According to prominent US investment bank Goldman Sachs there may be good reason for FED to keep interest rates on hold well into 2016 and potentially beyond. The risks have grown of not a short time delay but longer period of Zero rate policy (ZRP).
Though December is still Goldman's top forecast.
Last Friday's very weak non-farm payroll, where job addition was just 142,000 in September and last two month got revised down by 59,000 along with no wage growth has clearly knocked out many of the hawks.
Implied probability of a rate hike has fallen below 8% for October hike and around 35% for lift off in December.

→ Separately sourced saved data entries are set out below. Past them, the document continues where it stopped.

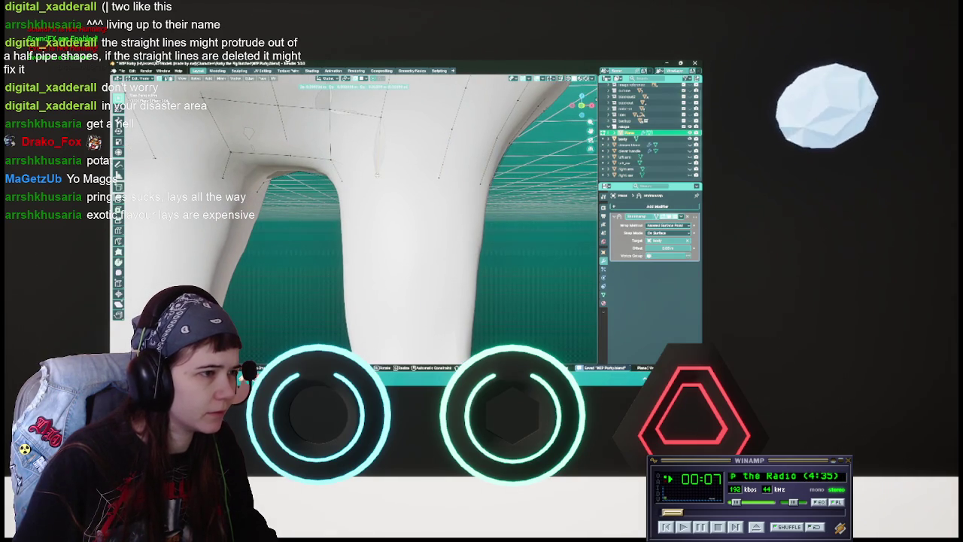
pyautogui.moveTo(376, 174)
pyautogui.mouseDown(button='middle')
pyautogui.moveTo(354, 188)
pyautogui.moveTo(338, 181)
pyautogui.mouseUp(button='middle')
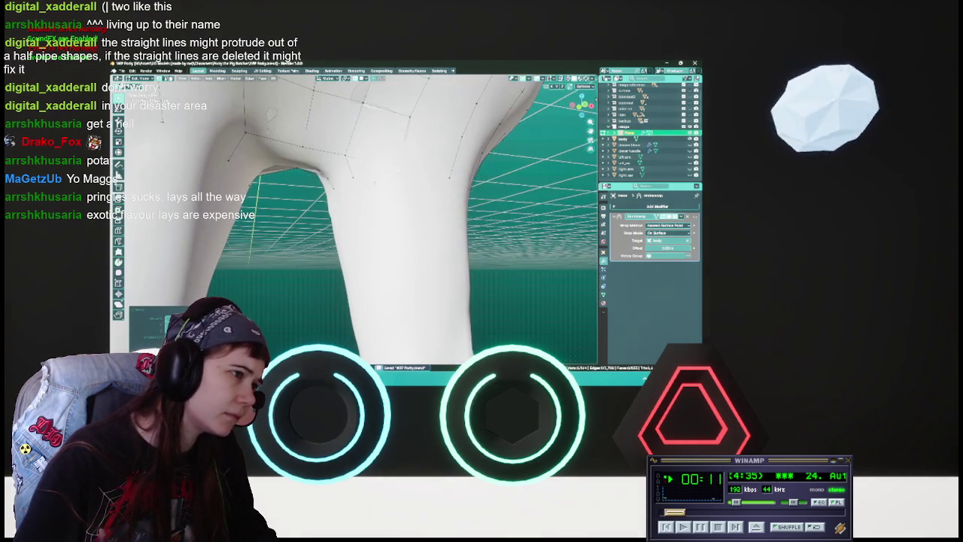
# Select the edge loop down the leg, reselect, and move vertices onto the thigh, then save.
pyautogui.keyDown('alt'); pyautogui.click(361, 98); pyautogui.keyUp('alt')
pyautogui.press('alt+a')
pyautogui.moveTo(354, 210)
pyautogui.mouseDown(button='middle')
pyautogui.moveTo(338, 195)
pyautogui.moveTo(378, 185)
pyautogui.moveTo(382, 199)
pyautogui.moveTo(351, 178)
pyautogui.mouseUp(button='middle')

According to Goldman Sachs,
- "Further bad news on output and employment could potentially result in quite a large shift in the monetary policy outlook. When the starting point for growth is far above trend, a given slowdown merely delays the point at which the labor market hits full employment, inflation pressure rises more significantly, and standard monetary policy rules call for liftoff. But when the starting point for growth is only modestly above trend, as it probably is right now, the same slowdown might halt the move toward full employment and greater inflation pressure entirely. In that case, standard monetary policy rules might justify a continuation of the current zero-rate policy for much longer, well into 2016 or potentially even beyond."
Dollar nevertheless has been performing well, in spite of severe knock back in rate hike expectation. FXCM Dollar index is currently trading at 12047, up from 12012 low made after Friday's NFP.